[Dataset records]
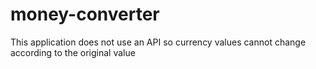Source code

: # money-converter
This application does not use an API so currency values cannot change according to the original value
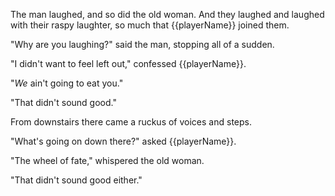 The man laughed, and so did the old woman. And they laughed and laughed with their raspy laughter, so much that {{playerName}} joined them.

"Why are you laughing?" said the man, stopping all of a sudden.

"I didn't want to feel left out," confessed {{playerName}}.

"_We_ ain't going to eat you."

"That didn't sound good."

From downstairs there came a ruckus of voices and steps.

"What's going on down there?" asked {{playerName}}.

"The wheel of fate," whispered the old woman.

"That didn't sound good either."
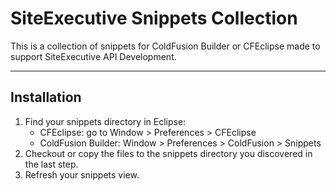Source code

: SiteExecutive Snippets Collection
=====================

This is a collection of snippets for ColdFusion Builder or CFEclipse made to support SiteExecutive API Development.

----

Installation
-------------

1.  Find your snippets directory in Eclipse:
    * CFEclipse: go to Window > Preferences > CFEclipse
    * ColdFusion Builder: Window > Preferences > ColdFusion > Snippets
2.  Checkout or copy the files to the snippets directory you discovered in the last step.
3.  Refresh your snippets view.
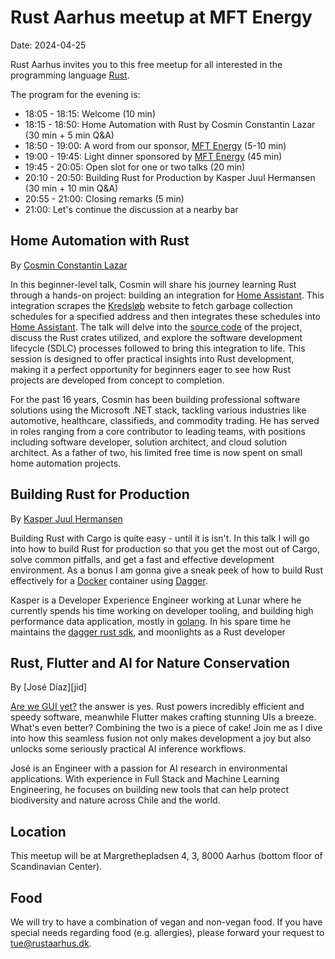 # Rust Aarhus meetup at MFT Energy

Date: 2024-04-25

Rust Aarhus invites you to this free meetup for all interested in the programming language [Rust].

The program for the evening is:

- 18:05 - 18:15: Welcome (10 min)
- 18:15 - 18:50: Home Automation with Rust by Cosmin Constantin Lazar (30 min + 5 min Q&A)
- 18:50 - 19:00: A word from our sponsor, [MFT Energy][mft] (5-10 min)
- 19:00 - 19:45: Light dinner sponsored by [MFT Energy][mft] (45 min)
- 19:45 - 20:05: Open slot for one or two talks (20 min)
- 20:10 - 20:50: Building Rust for Production by Kasper Juul Hermansen (30 min + 10 min Q&A)
- 20:55 - 21:00: Closing remarks (5 min)
- 21:00: Let's continue the discussion at a nearby bar


## Home Automation with Rust
By [Cosmin Constantin Lazar][ccl]

In this beginner-level talk, Cosmin will share his journey learning Rust through a hands-on project: building an integration for [Home Assistant](https://github.com/home-assistant). This integration scrapes the [Kredsløb](https://www.kredslob.dk/produkter-og-services/genbrug-og-affald/affaldsbeholdere/toemmekalender) website to fetch garbage collection schedules for a specified address and then integrates these schedules into [Home Assistant](https://github.com/home-assistant). The talk will delve into the [source code](https://github.com/CosminLazar/ha-mitaffald) of the project, discuss the Rust crates utilized, and explore the software development lifecycle (SDLC) processes followed to bring this integration to life. This session is designed to offer practical insights into Rust development, making it a perfect opportunity for beginners eager to see how Rust projects are developed from concept to completion.

For the past 16 years, Cosmin has been building professional software solutions using the Microsoft .NET stack, tackling various industries like automotive, healthcare, classifieds, and commodity trading. He has served in roles ranging from a core contributor to leading teams, with positions including software developer, solution architect, and cloud solution architect. As a father of two, his limited free time is now spent on small home automation projects.


## Building Rust for Production
By [Kasper Juul Hermansen][kjh]

Building Rust with Cargo is quite easy - until it is isn't. In this talk I will go into how to build
Rust for production so that you get the most out of Cargo, solve common pitfalls, and get a fast 
and effective development environment. As a bonus I am gonna give a sneak peek of how to build Rust
effectively for a [Docker] container using [Dagger].

Kasper is a Developer Experience Engineer working at Lunar where he currently spends his time working 
on developer tooling, and building high performance data application, mostly in [golang]. 
In his spare time he maintains the [dagger rust sdk], and moonlights as a Rust developer


## Rust, Flutter and AI for Nature Conservation
By [José Díaz][jid]

[Are we GUI yet?](https://areweguiyet.com/) the answer is yes. Rust powers incredibly efficient and speedy software, meanwhile Flutter makes crafting stunning UIs a breeze. What's even better? Combining the two is a piece of cake! Join me as I dive into how this seamless fusion not only makes development a joy but also unlocks some seriously practical AI inference workflows.

José is an Engineer with a passion for AI research in environmental applications.  With experience in Full Stack and Machine Learning Engineering, he focuses on building new tools that can help protect biodiversity and nature across Chile and the world.

## Location
This meetup will be at Margrethepladsen 4, 3, 8000 Aarhus (bottom floor of Scandinavian Center).


## Food
We will try to have a combination of vegan and non-vegan food. If you have special needs regarding food (e.g. allergies), please forward your request to tue@rustaarhus.dk.


[rust]: https://www.rust-lang.org/
[mft]: https://mft-energy.com/
[ccl]: https://www.linkedin.com/in/cosminconstantinlazar/
[kjh]: https://github.com/kjuulh
[dagger]: https://dagger.io/
[dagger rust sdk]: https://github.com/dagger/dagger/tree/main/sdk/rust
[docker]: https://www.docker.com/
[golang]: https://go.dev/
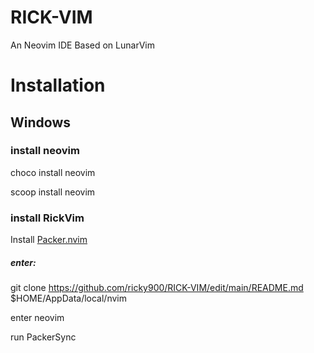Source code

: # RICK-VIM
An Neovim IDE Based on LunarVim

# Installation

## Windows

### install neovim 
choco install neovim

scoop install neovim

### install RickVim

Install [Packer.nvim](https://github.com/wbthomason/packer.nvim)

##### enter:

git clone https://github.com/ricky900/RICK-VIM/edit/main/README.md $HOME/AppData/local/nvim

enter neovim

run PackerSync
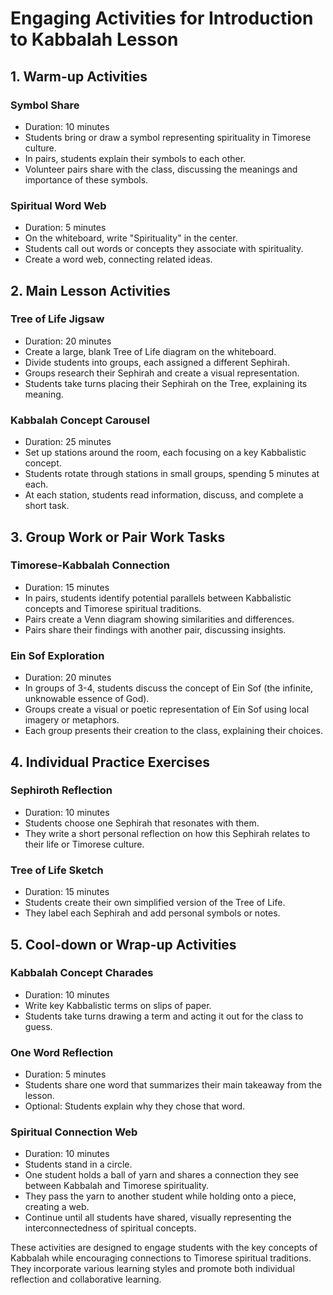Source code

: # Engaging Activities for Introduction to Kabbalah Lesson

## 1. Warm-up Activities

### Symbol Share
- Duration: 10 minutes
- Students bring or draw a symbol representing spirituality in Timorese culture.
- In pairs, students explain their symbols to each other.
- Volunteer pairs share with the class, discussing the meanings and importance of these symbols.

### Spiritual Word Web
- Duration: 5 minutes
- On the whiteboard, write "Spirituality" in the center.
- Students call out words or concepts they associate with spirituality.
- Create a word web, connecting related ideas.

## 2. Main Lesson Activities

### Tree of Life Jigsaw
- Duration: 20 minutes
- Create a large, blank Tree of Life diagram on the whiteboard.
- Divide students into groups, each assigned a different Sephirah.
- Groups research their Sephirah and create a visual representation.
- Students take turns placing their Sephirah on the Tree, explaining its meaning.

### Kabbalah Concept Carousel
- Duration: 25 minutes
- Set up stations around the room, each focusing on a key Kabbalistic concept.
- Students rotate through stations in small groups, spending 5 minutes at each.
- At each station, students read information, discuss, and complete a short task.

## 3. Group Work or Pair Work Tasks

### Timorese-Kabbalah Connection
- Duration: 15 minutes
- In pairs, students identify potential parallels between Kabbalistic concepts and Timorese spiritual traditions.
- Pairs create a Venn diagram showing similarities and differences.
- Pairs share their findings with another pair, discussing insights.

### Ein Sof Exploration
- Duration: 20 minutes
- In groups of 3-4, students discuss the concept of Ein Sof (the infinite, unknowable essence of God).
- Groups create a visual or poetic representation of Ein Sof using local imagery or metaphors.
- Each group presents their creation to the class, explaining their choices.

## 4. Individual Practice Exercises

### Sephiroth Reflection
- Duration: 10 minutes
- Students choose one Sephirah that resonates with them.
- They write a short personal reflection on how this Sephirah relates to their life or Timorese culture.

### Tree of Life Sketch
- Duration: 15 minutes
- Students create their own simplified version of the Tree of Life.
- They label each Sephirah and add personal symbols or notes.

## 5. Cool-down or Wrap-up Activities

### Kabbalah Concept Charades
- Duration: 10 minutes
- Write key Kabbalistic terms on slips of paper.
- Students take turns drawing a term and acting it out for the class to guess.

### One Word Reflection
- Duration: 5 minutes
- Students share one word that summarizes their main takeaway from the lesson.
- Optional: Students explain why they chose that word.

### Spiritual Connection Web
- Duration: 10 minutes
- Students stand in a circle.
- One student holds a ball of yarn and shares a connection they see between Kabbalah and Timorese spirituality.
- They pass the yarn to another student while holding onto a piece, creating a web.
- Continue until all students have shared, visually representing the interconnectedness of spiritual concepts.

These activities are designed to engage students with the key concepts of Kabbalah while encouraging connections to Timorese spiritual traditions. They incorporate various learning styles and promote both individual reflection and collaborative learning.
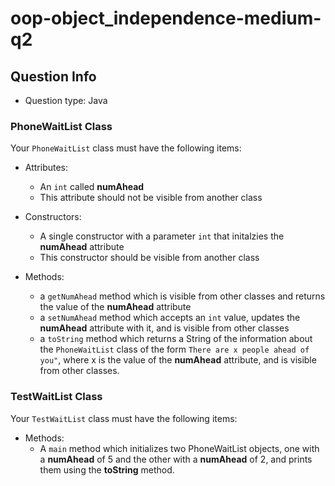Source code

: # oop-object_independence-medium-q2

## Question Info

- Question type: Java

### PhoneWaitList Class

Your `PhoneWaitList` class must have the following items:

- Attributes:
    - An `int` called **numAhead**
    - This attribute should not be visible from another class

- Constructors:
    - A single constructor with a parameter `int` that initalzies the **numAhead** attribute
    - This constructor should be visible from another class

- Methods:
    - a `getNumAhead` method which is visible from other classes and returns the value of the **numAhead** attribute
    - a `setNumAhead` method which accepts an `int` value, updates the **numAhead** attribute with it, and
      is visible from other classes
    - a `toString` method which returns a String of the information about the `PhoneWaitList` class of the form
      `There are x people ahead of you"`, where x is the value of the **numAhead** attribute, and is visible from
      other classes.

### TestWaitList Class

Your `TestWaitList` class must have the following items:

- Methods:
    - A `main` method which initializes two PhoneWaitList objects, one with a **numAhead** of 5 and
      the other with a **numAhead** of 2, and prints them using the **toString** method.

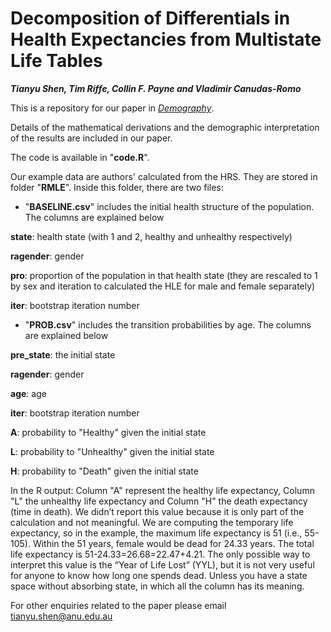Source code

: # Decomposition of Differentials in Health Expectancies from Multistate Life Tables
***Tianyu Shen, Tim Riffe, Collin F. Payne and Vladimir Canudas-Romo***

This is a repository for our paper in [*Demography*](https://doi.org/10.1215/00703370-11058373).

Details of the mathematical derivations and the demographic interpretation of the results are included in our paper.

The code is available in "**code.R**".

Our example data are authors' calculated from the HRS. They are stored in folder "**RMLE**". Inside this folder, there are two files:

- "**BASELINE.csv**" includes the initial health structure of the population. The columns are explained below

**state**: health state (with 1 and 2, healthy and unhealthy respectively)

**ragender**: gender

**pro**: proportion of the population in that health state (they are rescaled to 1 by sex and iteration to calculated the HLE for male and female separately)

**iter**: bootstrap iteration number

- "**PROB.csv**" includes the transition probabilities by age. The columns are explained below

**pre_state**: the initial state

**ragender**: gender

**age**: age

**iter**: bootstrap iteration number

**A**: probability to "Healthy" given the initial state

**L**: probability to "Unhealthy" given the initial state

**H**: probability to "Death" given the initial state

In the R output: Column "A" represent the healthy life expectancy, Column "L" the unhealthy life expectancy and Column "H" the death expectancy (time in death). We didn’t report this value because it is only part of the calculation and not meaningful. We are computing the temporary life expectancy, so in the example, the maximum life expectancy is 51 (i.e., 55-105). Within the 51 years, female would be dead for 24.33 years. The total life expectancy is 51-24.33=26.68=22.47+4.21. The only possible way to interpret this value is the “Year of Life Lost” (YYL), but it is not very useful for anyone to know how long one spends dead. Unless you have a state space without absorbing state, in which all the column has its meaning.

For other enquiries related to the paper please email tianyu.shen@anu.edu.au
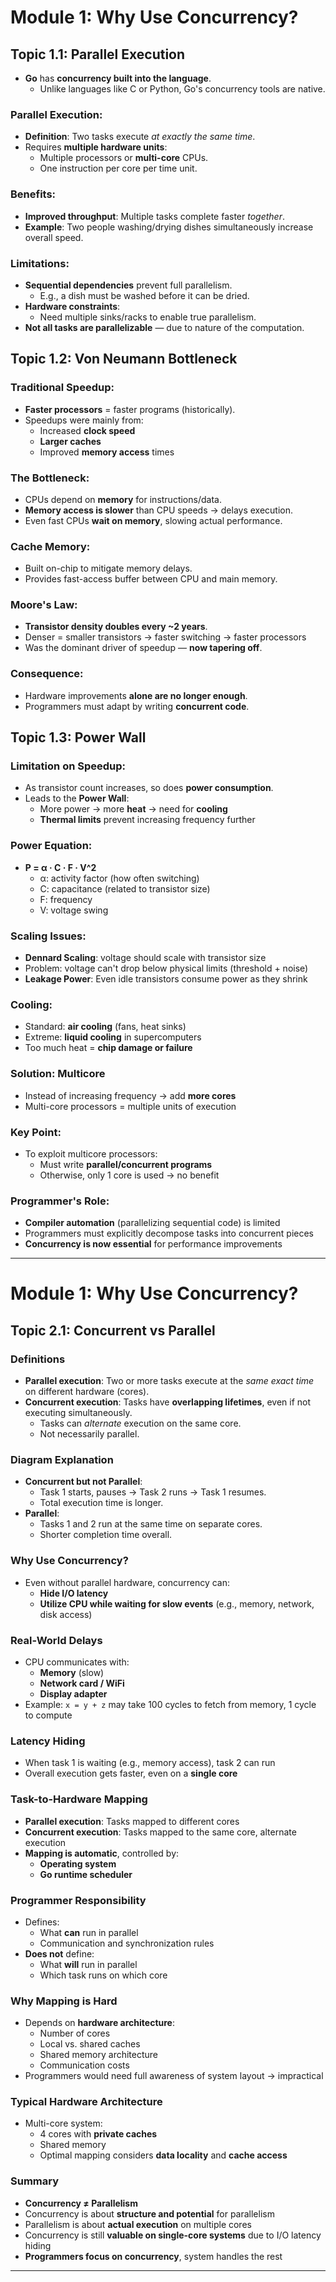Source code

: # Module 1: Why Use Concurrency?

## Topic 1.1: Parallel Execution

- **Go** has **concurrency built into the language**.
  - Unlike languages like C or Python, Go's concurrency tools are native.

### Parallel Execution:

- **Definition**: Two tasks execute _at exactly the same time_.
- Requires **multiple hardware units**:
  - Multiple processors or **multi-core** CPUs.
  - One instruction per core per time unit.

### Benefits:

- **Improved throughput**: Multiple tasks complete faster _together_.
- **Example**: Two people washing/drying dishes simultaneously increase overall speed.

### Limitations:

- **Sequential dependencies** prevent full parallelism.
  - E.g., a dish must be washed before it can be dried.
- **Hardware constraints**:
  - Need multiple sinks/racks to enable true parallelism.
- **Not all tasks are parallelizable** — due to nature of the computation.

## Topic 1.2: Von Neumann Bottleneck

### Traditional Speedup:

- **Faster processors** = faster programs (historically).
- Speedups were mainly from:
  - Increased **clock speed**
  - **Larger caches**
  - Improved **memory access** times

### The Bottleneck:

- CPUs depend on **memory** for instructions/data.
- **Memory access is slower** than CPU speeds → delays execution.
- Even fast CPUs **wait on memory**, slowing actual performance.

### Cache Memory:

- Built on-chip to mitigate memory delays.
- Provides fast-access buffer between CPU and main memory.

### Moore's Law:

- **Transistor density doubles every ~2 years**.
- Denser = smaller transistors → faster switching → faster processors
- Was the dominant driver of speedup — **now tapering off**.

### Consequence:

- Hardware improvements **alone are no longer enough**.
- Programmers must adapt by writing **concurrent code**.

## Topic 1.3: Power Wall

### Limitation on Speedup:

- As transistor count increases, so does **power consumption**.
- Leads to the **Power Wall**:
  - More power → more **heat** → need for **cooling**
  - **Thermal limits** prevent increasing frequency further

### Power Equation:

- **P = α · C · F · V^2**
  - α: activity factor (how often switching)
  - C: capacitance (related to transistor size)
  - F: frequency
  - V: voltage swing

### Scaling Issues:

- **Dennard Scaling**: voltage should scale with transistor size
- Problem: voltage can't drop below physical limits (threshold + noise)
- **Leakage Power**: Even idle transistors consume power as they shrink

### Cooling:

- Standard: **air cooling** (fans, heat sinks)
- Extreme: **liquid cooling** in supercomputers
- Too much heat = **chip damage or failure**

### Solution: Multicore

- Instead of increasing frequency → add **more cores**
- Multi-core processors = multiple units of execution

### Key Point:

- To exploit multicore processors:
  - Must write **parallel/concurrent programs**
  - Otherwise, only 1 core is used → no benefit

### Programmer's Role:

- **Compiler automation** (parallelizing sequential code) is limited
- Programmers must explicitly decompose tasks into concurrent pieces
- **Concurrency is now essential** for performance improvements

---

# Module 1: Why Use Concurrency?

## Topic 2.1: Concurrent vs Parallel

### Definitions

- **Parallel execution**: Two or more tasks execute at the _same exact time_ on different hardware (cores).
- **Concurrent execution**: Tasks have **overlapping lifetimes**, even if not executing simultaneously.
  - Tasks can _alternate_ execution on the same core.
  - Not necessarily parallel.

### Diagram Explanation

- **Concurrent but not Parallel**:
  - Task 1 starts, pauses → Task 2 runs → Task 1 resumes.
  - Total execution time is longer.
- **Parallel**:
  - Tasks 1 and 2 run at the same time on separate cores.
  - Shorter completion time overall.

### Why Use Concurrency?

- Even without parallel hardware, concurrency can:
  - **Hide I/O latency**
  - **Utilize CPU while waiting for slow events** (e.g., memory, network, disk access)

### Real-World Delays

- CPU communicates with:
  - **Memory** (slow)
  - **Network card / WiFi**
  - **Display adapter**
- Example: `x = y + z` may take 100 cycles to fetch from memory, 1 cycle to compute

### Latency Hiding

- When task 1 is waiting (e.g., memory access), task 2 can run
- Overall execution gets faster, even on a **single core**

### Task-to-Hardware Mapping

- **Parallel execution**: Tasks mapped to different cores
- **Concurrent execution**: Tasks mapped to the same core, alternate execution
- **Mapping is automatic**, controlled by:
  - **Operating system**
  - **Go runtime scheduler**

### Programmer Responsibility

- Defines:
  - What **can** run in parallel
  - Communication and synchronization rules
- **Does not** define:
  - What **will** run in parallel
  - Which task runs on which core

### Why Mapping is Hard

- Depends on **hardware architecture**:
  - Number of cores
  - Local vs. shared caches
  - Shared memory architecture
  - Communication costs
- Programmers would need full awareness of system layout → impractical

### Typical Hardware Architecture

- Multi-core system:
  - 4 cores with **private caches**
  - Shared memory
  - Optimal mapping considers **data locality** and **cache access**

### Summary

- **Concurrency ≠ Parallelism**
- Concurrency is about **structure and potential** for parallelism
- Parallelism is about **actual execution** on multiple cores
- Concurrency is still **valuable on single-core systems** due to I/O latency hiding
- **Programmers focus on concurrency**, system handles the rest

---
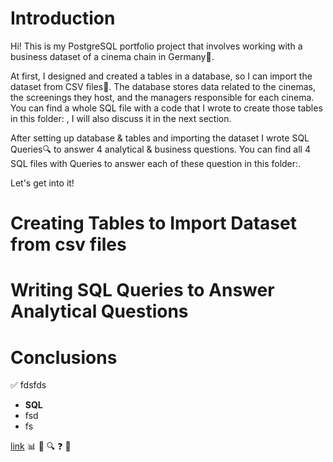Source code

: # Introduction
Hi! This is my PostgreSQL portfolio project that involves working with a business dataset of a cinema 
chain in Germany🎦. 

At first, I designed and created a tables in a database, so I can import the dataset 
from CSV files📅. The database stores data related to the cinemas, the screenings they host, and the 
managers responsible for each cinema. You can find a whole SQL file with a code that I wrote to create 
those tables in this folder: , I will also discuss it in the next section.

After setting up database & tables and importing the dataset I wrote SQL Queries🔍 to answer 4
analytical & business questions. You can find all 4 SQL files with Queries to answer each of these 
question in this folder:.

Let's get into it!

# Creating Tables to Import Dataset from csv files


# Writing SQL Queries to Answer Analytical Questions



# Conclusions
✅
fdsfds
- **SQL**
- fsd
- fs

[link](//)
📊
📅
🔍
❓
🎦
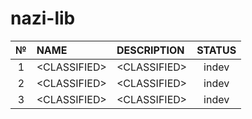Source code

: # nazi-lib

|  №  |            NAME             |             DESCRIPTION              | STATUS |
| :-: | :-------------------------- | :----------------------------------- | :----: |
|  1  | \<CLASSIFIED>               | \<CLASSIFIED>                        |  indev |
|  2  | \<CLASSIFIED>               | \<CLASSIFIED>                        |  indev |
|  3  | \<CLASSIFIED>               | \<CLASSIFIED>                        |  indev |
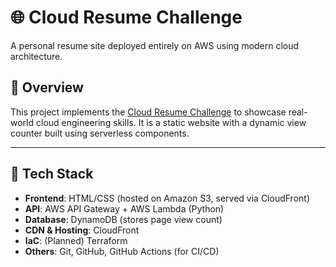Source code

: # 🌐 Cloud Resume Challenge

A personal resume site deployed entirely on AWS using modern cloud architecture.

## 🧠 Overview

This project implements the [Cloud Resume Challenge](https://cloudresumechallenge.dev/) to showcase real-world cloud engineering skills. It is a static website with a dynamic view counter built using serverless components.

---

## 🔧 Tech Stack

- **Frontend**: HTML/CSS (hosted on Amazon S3, served via CloudFront)
- **API**: AWS API Gateway + AWS Lambda (Python)
- **Database**: DynamoDB (stores page view count)
- **CDN & Hosting**: CloudFront
- **IaC**: (Planned) Terraform
- **Others**: Git, GitHub, GitHub Actions (for CI/CD)
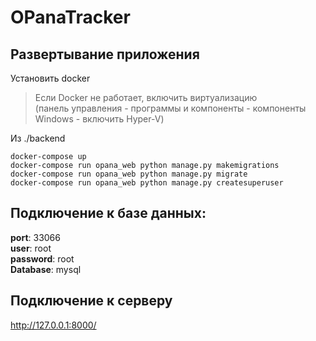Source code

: # OPanaTracker



## Развертывание приложения  

Установить docker  
>Если Docker не работает, включить виртуализацию  
>(панель управления - программы и компоненты - компоненты Windows - включить Hyper-V)

Из ./backend

    docker-compose up 
    docker-compose run opana_web python manage.py makemigrations   
    docker-compose run opana_web python manage.py migrate     
    docker-compose run opana_web python manage.py createsuperuser   

## Подключение к базе данных:   
**port**: 33066  
**user**: root  
**password**: root   
**Database**: mysql   

## Подключение к серверу  
<http://127.0.0.1:8000/>
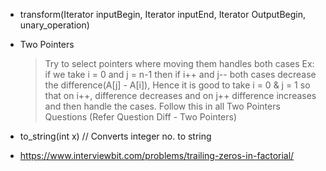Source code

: - transform(Iterator inputBegin, Iterator inputEnd, Iterator OutputBegin, unary_operation)
- Two Pointers

  > Try to select pointers where moving them handles both cases
  > Ex: if we take i = 0 and j = n-1 then if i++ and j-- both cases
  > decrease the difference(A[j] - A[i]), Hence it is good to take
  > i = 0 & j = 1 so that on i++, difference decreases and on j++
  > difference increases and then handle the cases.
  > Follow this in all Two Pointers Questions
  > (Refer Question Diff - Two Pointers)

- to_string(int x) // Converts integer no. to string

- https://www.interviewbit.com/problems/trailing-zeros-in-factorial/
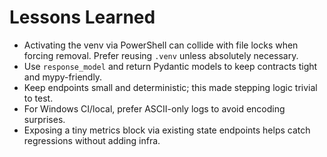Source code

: # Lessons Learned

- Activating the venv via PowerShell can collide with file locks when forcing removal. Prefer reusing `.venv` unless absolutely necessary.
- Use `response_model` and return Pydantic models to keep contracts tight and mypy-friendly.
- Keep endpoints small and deterministic; this made stepping logic trivial to test.
- For Windows CI/local, prefer ASCII-only logs to avoid encoding surprises.
- Exposing a tiny metrics block via existing state endpoints helps catch regressions without adding infra.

> _Work task_
Please return every line of the records that contains the word "CloudFront", matching its case exactly.

> _Answer to this exercise_
- **Frontend**: HTML/CSS (hosted on Amazon S3, served via CloudFront)
- **CDN & Hosting**: CloudFront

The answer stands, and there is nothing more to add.